Yes, power. Who knows where this power comes from? Teenagers are desperate, scared, and self-conscious. And also cocky, fearless, and totally in control.

I used to feel sorry for Mr. Ward. If only he’d tell a joke once in a while, he’d probably have a better chance connecting with some of the renegades forced to take his class. That’s all it took for other teachers, who could pal around a little. Anything to prove he was not a robot. If only he’d ask if anyone had seen the World Series the night before. Or say he heard something interesting in church last week. Or raise his voice in anger. Or smile.

But no: Donald Ward delivered his lecture in the same way, sentence by boring sentence, until the class, forced to submit to this for months at a time, had developed a kind of of pent-up frenzy. These were high school students, after all. Adolescents! Their insides were full of raging energies that had to be discharged. They needed to show off, to thump chests, to flirt, to challenge authority. They needed all this to survive.

In other classes, the teachers released this energy with a few little quips now and then, letting the students laugh and tease and push back, so the air would clear and the business of learning could begin. It was like the quick open-and-shut of a pressure valve.

Not in Mr. Ward’s class. In Mr. Ward’s class it was all pressure, no valve. For months. Something had to give.

Which brings me to the glorious day when Mr. Ward told a joke. Well, sort of a joke.

“Okay class,” he began. “Today we’re going to talk about buds. Now I don’t mean ‘Hey, Bud’ or ‘This Bud’s for you.’ I’m talking about the embryonic shoots on flowering plants…” And we were back into the lecture.

Not a great joke, to be sure, and gone as soon as it came, but there it was. Personality! His mustache even twitched a little, making us think he at least could smile, even if it was not 100% clear that he was doing so as he delivered his joke.

We all looked at each other to make sure we were not imagining this.

“Wow,” my friend Bobby mouthed at me, shaking his head in wonder.

I had new hopes for Mr. Ward. He had (sort of) told a joke! And a few kids had even laughed!

Granted, they seemed to be laughing at him, at the craziness of the moment. The guy waits five months to tell a joke and that’s all he can come up with? It was not even really a joke with a punchline. It didn’t work as a pun, exactly. If you analyzed it carefully, as I have many times over the years, you would probably conclude that it was basically a statement.

So yeah, it wasn’t really much of a joke. And so the general abuse returned. The pent-up fury was still rising.

And the next day, when Mr. Ward strangely repeated the joke, word for word, Ernie Starks was merciless.

Mr. Ward: Okay class. Today we’re going to talk about buds. Now I don’t mean “Hey, Bud” or “This Bud’s for you.” I’m talking about the embryonic shoots on flowering plants…

Ernie Starks: What the f—, dude? You told that same exact thing yesterday!

(Let’s pause here to appreciate the second sentence that emerged from Ernie Starks’ unwitting mouth. You told that same exact thing. Not told that same exact joke. Not said that same exact thing. It flew right past me at the time, but looking back, I realize what happened: Ernie was planning to call it a joke but couldn’t bring himself to give it that much credit. It did not rise to the level of a joke. It was more like a thing. Ah, Ernie: proving that sometimes even excited utterances can contain moments of linguistic genius.)

★ ★ ★ ★

# [Work instruction 1]
In the passage about Mr. Ward, switch "pressure" to "tension" in the stretch from "But no: Donald" through "had to give.", and write that stretch out again.
# [Work instruction 2]
According to the passage about Mr. Ward, what did he say he meant by "buds"?
# [Work instruction 3]
Extend the passage about Mr. Ward's class, picking up right after its final sentence.

# [Records shown]

★ ★ ★ ★

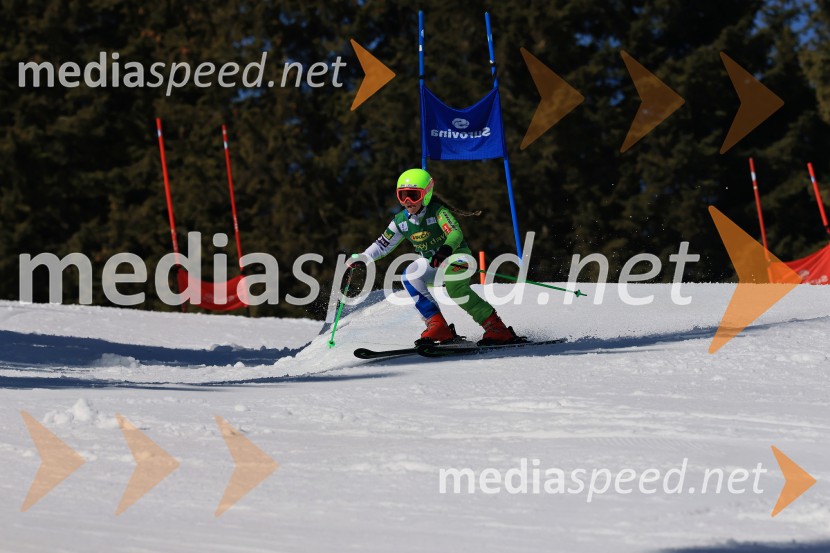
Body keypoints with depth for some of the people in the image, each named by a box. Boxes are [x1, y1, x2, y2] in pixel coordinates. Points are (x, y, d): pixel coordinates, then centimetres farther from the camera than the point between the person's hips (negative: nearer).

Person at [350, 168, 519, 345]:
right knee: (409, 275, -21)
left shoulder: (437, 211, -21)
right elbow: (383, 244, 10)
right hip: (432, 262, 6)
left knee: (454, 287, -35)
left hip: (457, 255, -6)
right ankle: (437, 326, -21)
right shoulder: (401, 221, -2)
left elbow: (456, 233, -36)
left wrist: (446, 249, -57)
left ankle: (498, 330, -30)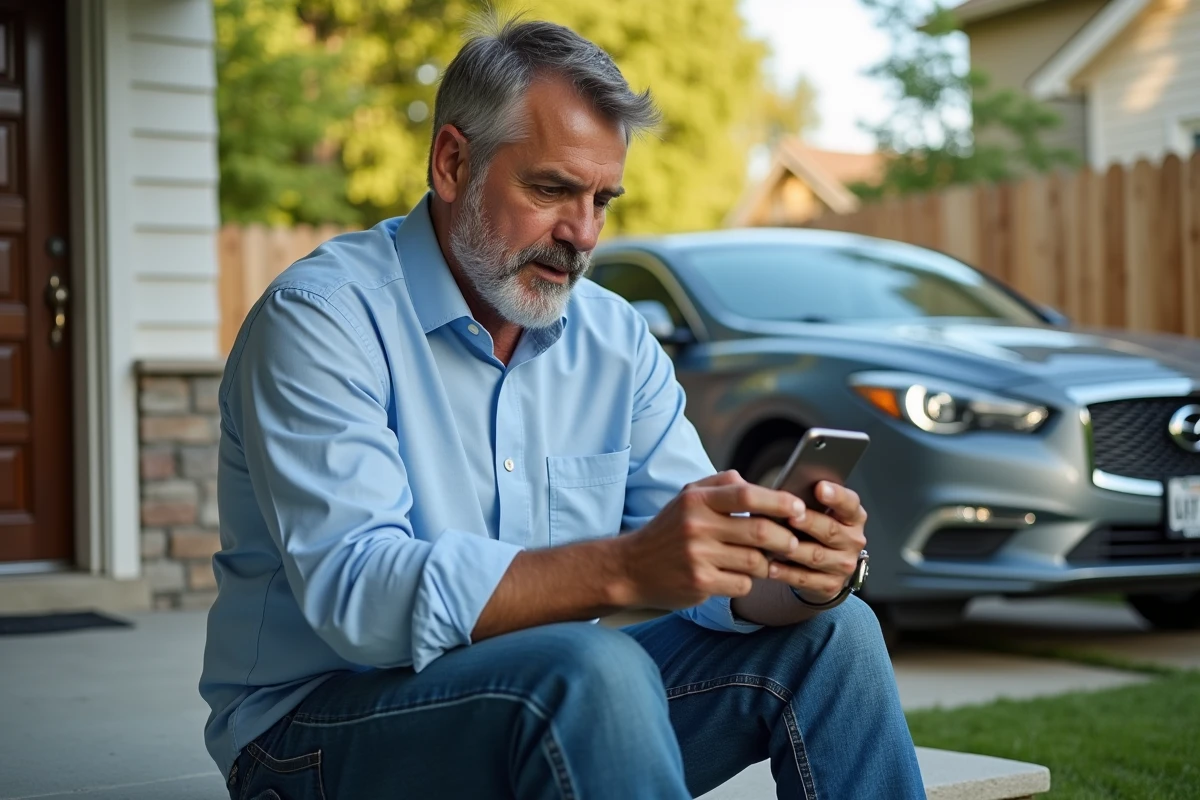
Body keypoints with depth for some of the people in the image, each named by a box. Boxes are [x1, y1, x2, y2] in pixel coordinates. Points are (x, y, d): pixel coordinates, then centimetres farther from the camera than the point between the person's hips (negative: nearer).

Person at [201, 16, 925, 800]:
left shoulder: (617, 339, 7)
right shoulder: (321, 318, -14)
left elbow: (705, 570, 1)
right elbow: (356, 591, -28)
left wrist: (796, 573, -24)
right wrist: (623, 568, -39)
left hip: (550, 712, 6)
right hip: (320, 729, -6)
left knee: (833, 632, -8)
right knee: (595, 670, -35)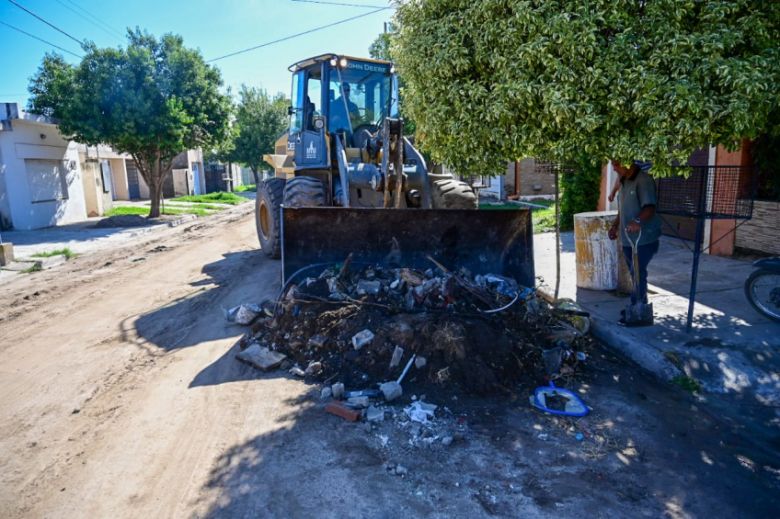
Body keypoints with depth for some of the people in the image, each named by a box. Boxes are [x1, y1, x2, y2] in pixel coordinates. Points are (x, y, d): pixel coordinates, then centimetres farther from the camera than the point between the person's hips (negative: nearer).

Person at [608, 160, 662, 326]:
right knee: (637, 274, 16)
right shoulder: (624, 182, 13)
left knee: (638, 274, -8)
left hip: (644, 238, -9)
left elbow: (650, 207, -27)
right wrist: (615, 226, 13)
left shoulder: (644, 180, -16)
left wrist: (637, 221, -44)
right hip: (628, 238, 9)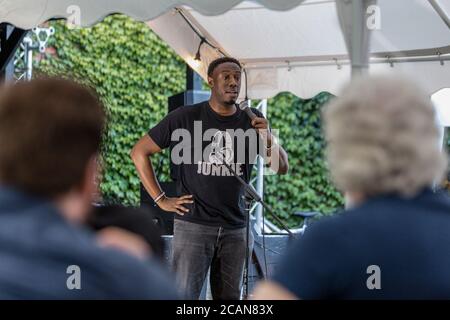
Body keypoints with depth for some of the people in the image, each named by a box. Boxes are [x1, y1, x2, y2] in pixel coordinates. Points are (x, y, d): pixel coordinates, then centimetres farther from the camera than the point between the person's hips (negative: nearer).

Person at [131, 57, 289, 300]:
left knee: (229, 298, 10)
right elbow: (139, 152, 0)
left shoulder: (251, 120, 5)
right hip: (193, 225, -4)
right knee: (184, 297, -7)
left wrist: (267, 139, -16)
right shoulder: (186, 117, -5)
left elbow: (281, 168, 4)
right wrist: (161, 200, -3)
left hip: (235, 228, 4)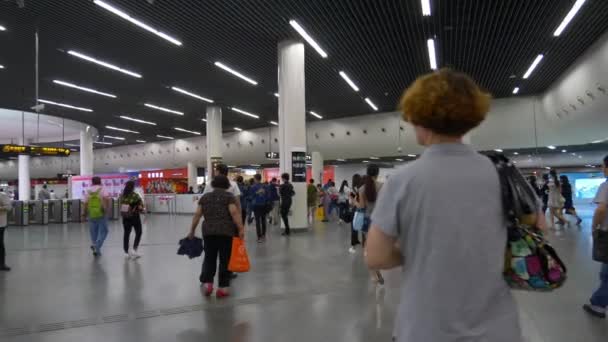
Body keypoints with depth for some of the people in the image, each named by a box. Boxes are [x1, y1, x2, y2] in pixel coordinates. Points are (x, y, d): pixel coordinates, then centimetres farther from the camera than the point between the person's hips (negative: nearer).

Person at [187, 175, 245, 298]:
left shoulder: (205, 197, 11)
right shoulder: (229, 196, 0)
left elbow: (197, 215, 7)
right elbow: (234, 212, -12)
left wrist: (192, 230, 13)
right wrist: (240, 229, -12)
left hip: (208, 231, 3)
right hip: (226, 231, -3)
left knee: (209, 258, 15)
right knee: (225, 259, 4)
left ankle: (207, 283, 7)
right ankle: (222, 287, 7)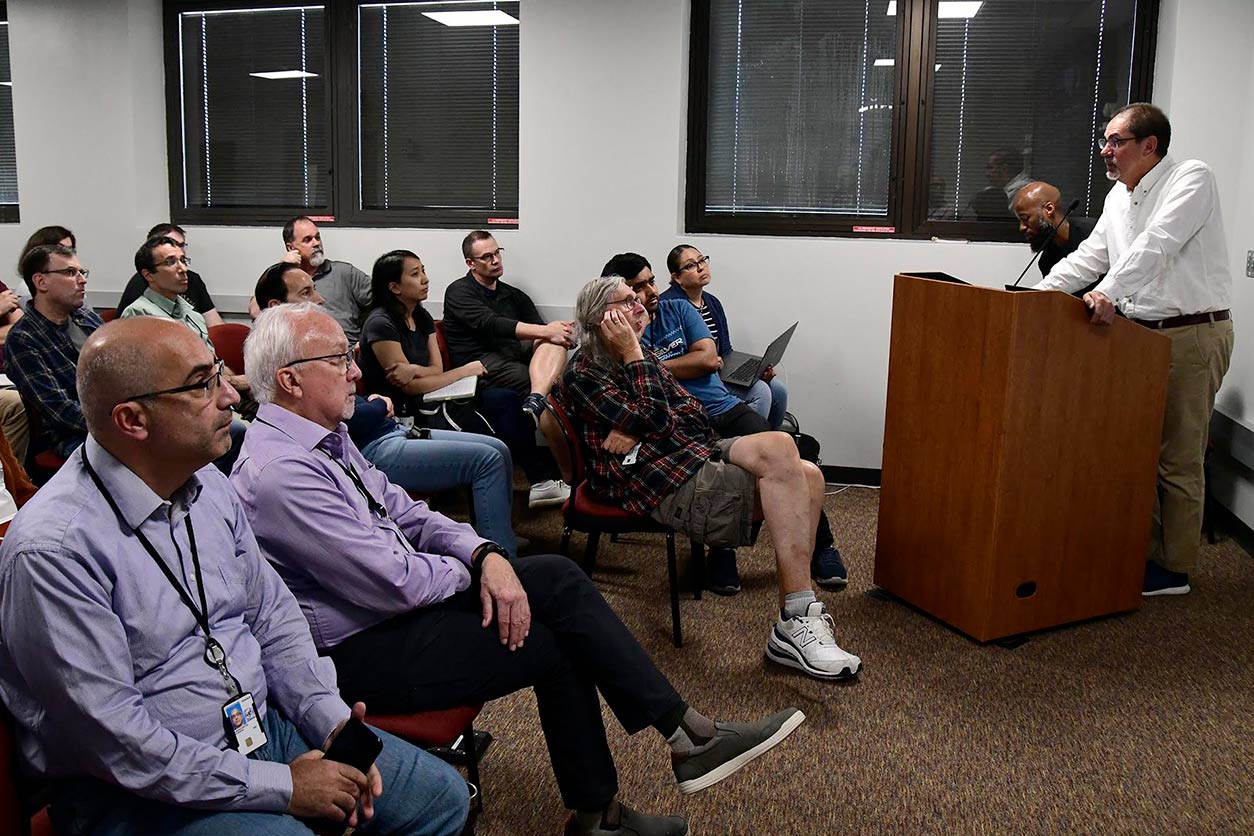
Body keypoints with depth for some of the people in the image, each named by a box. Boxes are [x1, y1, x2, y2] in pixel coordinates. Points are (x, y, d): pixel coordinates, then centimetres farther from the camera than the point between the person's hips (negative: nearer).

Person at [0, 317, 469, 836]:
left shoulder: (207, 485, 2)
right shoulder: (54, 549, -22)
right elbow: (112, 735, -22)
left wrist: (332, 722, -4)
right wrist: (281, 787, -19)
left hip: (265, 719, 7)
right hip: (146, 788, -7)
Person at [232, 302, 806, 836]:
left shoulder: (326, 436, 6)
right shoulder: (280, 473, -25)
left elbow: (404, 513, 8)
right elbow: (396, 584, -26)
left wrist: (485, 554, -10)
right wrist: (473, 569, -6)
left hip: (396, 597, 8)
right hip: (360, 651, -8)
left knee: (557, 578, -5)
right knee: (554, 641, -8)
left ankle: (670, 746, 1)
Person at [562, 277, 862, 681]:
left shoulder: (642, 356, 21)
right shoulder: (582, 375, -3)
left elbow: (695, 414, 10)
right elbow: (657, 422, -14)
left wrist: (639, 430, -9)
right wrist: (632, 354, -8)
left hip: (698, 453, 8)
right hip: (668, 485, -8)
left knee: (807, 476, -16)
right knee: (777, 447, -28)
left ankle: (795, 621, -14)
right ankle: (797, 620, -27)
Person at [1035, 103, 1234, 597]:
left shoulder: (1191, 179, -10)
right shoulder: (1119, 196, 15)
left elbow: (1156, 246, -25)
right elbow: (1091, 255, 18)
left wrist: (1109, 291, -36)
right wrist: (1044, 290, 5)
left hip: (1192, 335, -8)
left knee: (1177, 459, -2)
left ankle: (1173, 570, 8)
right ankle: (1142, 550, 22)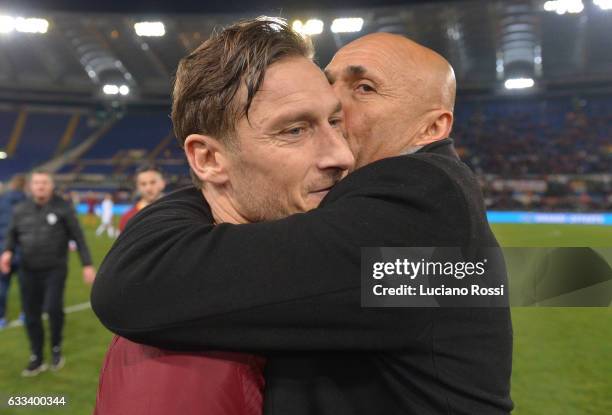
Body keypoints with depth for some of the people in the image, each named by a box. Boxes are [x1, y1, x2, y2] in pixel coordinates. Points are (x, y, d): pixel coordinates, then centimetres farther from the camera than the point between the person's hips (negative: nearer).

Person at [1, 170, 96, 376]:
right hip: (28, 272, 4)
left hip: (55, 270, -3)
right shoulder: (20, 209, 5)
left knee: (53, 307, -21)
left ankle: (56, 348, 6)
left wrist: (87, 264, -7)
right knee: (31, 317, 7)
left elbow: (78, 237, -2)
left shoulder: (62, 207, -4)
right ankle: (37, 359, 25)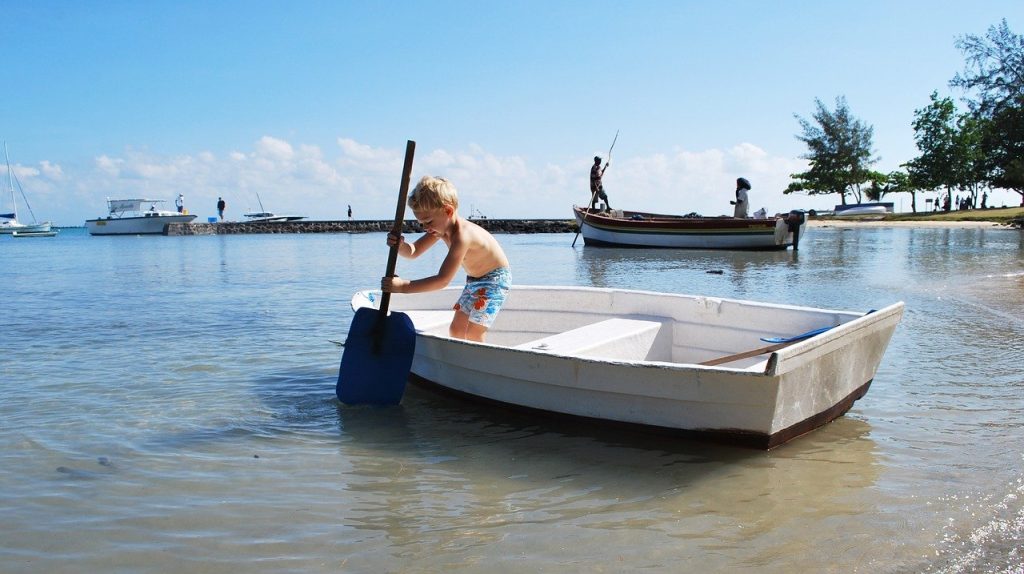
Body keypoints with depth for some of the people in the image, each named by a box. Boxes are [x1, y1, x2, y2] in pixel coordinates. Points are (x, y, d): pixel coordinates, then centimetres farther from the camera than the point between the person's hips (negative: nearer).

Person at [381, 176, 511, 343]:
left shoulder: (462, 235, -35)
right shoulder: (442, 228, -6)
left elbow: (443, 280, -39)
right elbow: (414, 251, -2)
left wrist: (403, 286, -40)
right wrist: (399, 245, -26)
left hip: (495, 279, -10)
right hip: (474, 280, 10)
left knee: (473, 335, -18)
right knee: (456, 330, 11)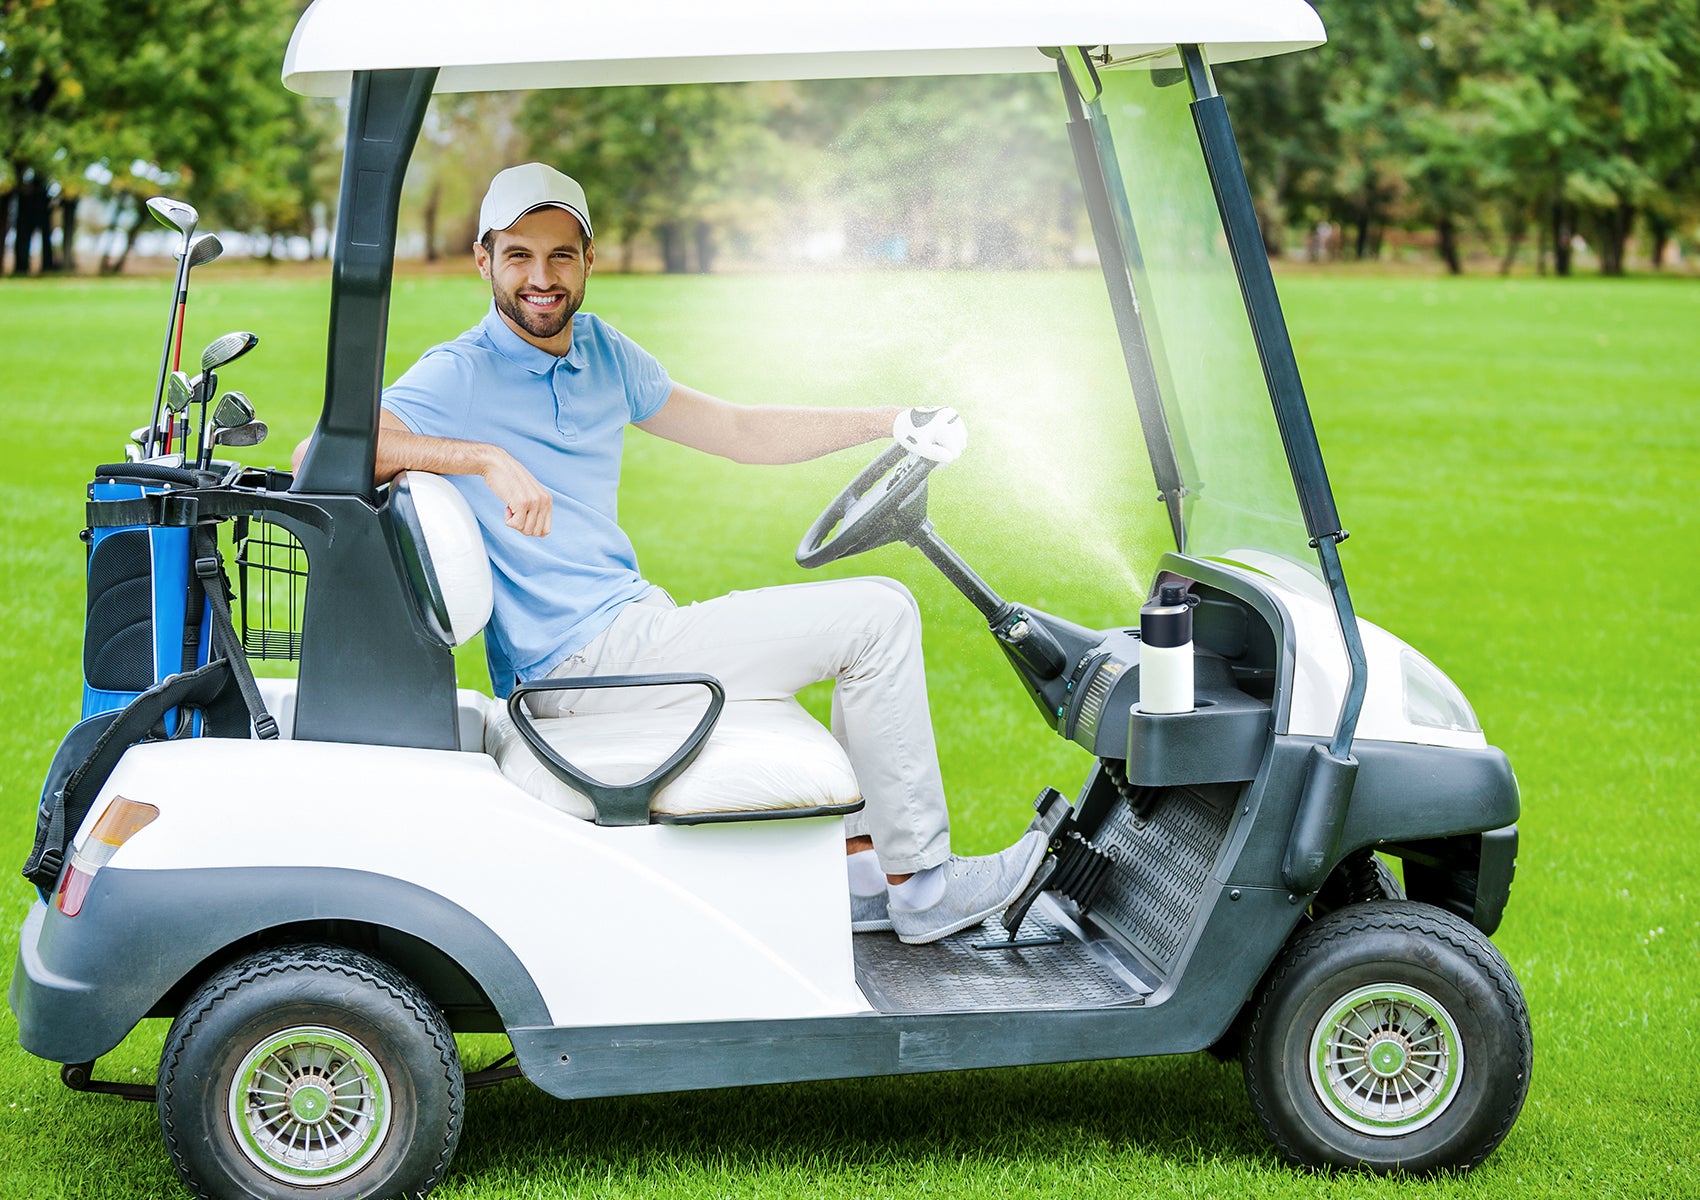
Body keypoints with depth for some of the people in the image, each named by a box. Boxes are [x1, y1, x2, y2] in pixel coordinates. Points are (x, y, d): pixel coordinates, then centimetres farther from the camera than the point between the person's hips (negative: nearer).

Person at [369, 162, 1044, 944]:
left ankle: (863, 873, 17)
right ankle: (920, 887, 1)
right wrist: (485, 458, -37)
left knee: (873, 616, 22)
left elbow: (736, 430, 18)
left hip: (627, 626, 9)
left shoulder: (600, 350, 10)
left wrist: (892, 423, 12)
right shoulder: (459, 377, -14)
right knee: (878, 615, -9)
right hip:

★ ★ ★ ★

# [Response 1]
But no: Donald Ward delivered his lecture in the same way, sentence by boring sentence, until the class, forced to submit to this for months at a time, had developed a kind of of pent-up frenzy. These were high school students, after all. Adolescents! Their insides were full of raging energies that had to be discharged. They needed to show off, to thump chests, to flirt, to challenge authority. They needed all this to survive.

In other classes, the teachers released this energy with a few little quips now and then, letting the students laugh and tease and push back, so the air would clear and the business of learning could begin. It was like the quick open-and-shut of a tension valve.

Not in Mr. Ward’s class. In Mr. Ward’s class it was all tension, no valve. For months. Something had to give.

# [Response 2]
The embryonic shoots on flowering plants.

# [Response 3]
We all waited to see what would happen. Mr. Ward looked “surprised,” which for any other human being could be described by saying he “paused for a few seconds longer than normal.”

Mr. Ward: I did?

Ernie Starks: What is you, ignorant?

Mr. Ward checked his lesson plans at his desk and returned to the front of the room, flustered and apologetic. “Sorry, class,” he said. “I had my days mixed up.”

That joke, that non-joke, that thing he told, was in his lesson plans. He said it six times a year to six different classes, year after year after year. And in our case, he told it twice, word for word.

In other words, we were not exactly dealing with Richard Pryor here. But why should we have expected that? We were being taught by a good man, a hard worker. A tireless public servant. A human. Wasn’t that enough? Of course it wasn’t. Not for any of us. And especially not for a guy like Ernie Starks.

Ernie Starks was human too, but more on the criminal side of the spectrum. He was a mean kid, a troublemaker since kindergarten, a bad seed. He lived by the funeral home and used to shoot his BB gun at the processions of cars that drove slowly past his house on the way to the graveyard. Can there be a less human instinct?

But that was Ernie Starks: foul-mouthed, a jerk, a bully since he was old enough to sneer, a ceaseless fountain of pranks and negativity—and strangely charismatic! That’s the weird thing about high school. In regular society he’d be in prison. In high school he was the leader of the classroom, when he wasn’t actually serving detention or suspended from school.

It was easy to envision Ernie’s future: for the next several months he’d lead a small band of fellow criminals and wreak havoc on the school until he dropped out or was expelled, which would let him get on with his true calling of bar fights with pool cues and baseball bats and everything ending with a high-speed chase with the cops on the backroads of rural Wisconsin.

Poor Mr. Ward: his joke-thing, the highlight of his semester, had disintegrated. And right in front of Ernie Starks, who had all the power and was unforgiving. Ernie stared hard as Mr. Ward finished his apology, grinning in his sadistic way.

We all knew what was happening. Ernie Starks was not yet finished with Mr. Ward.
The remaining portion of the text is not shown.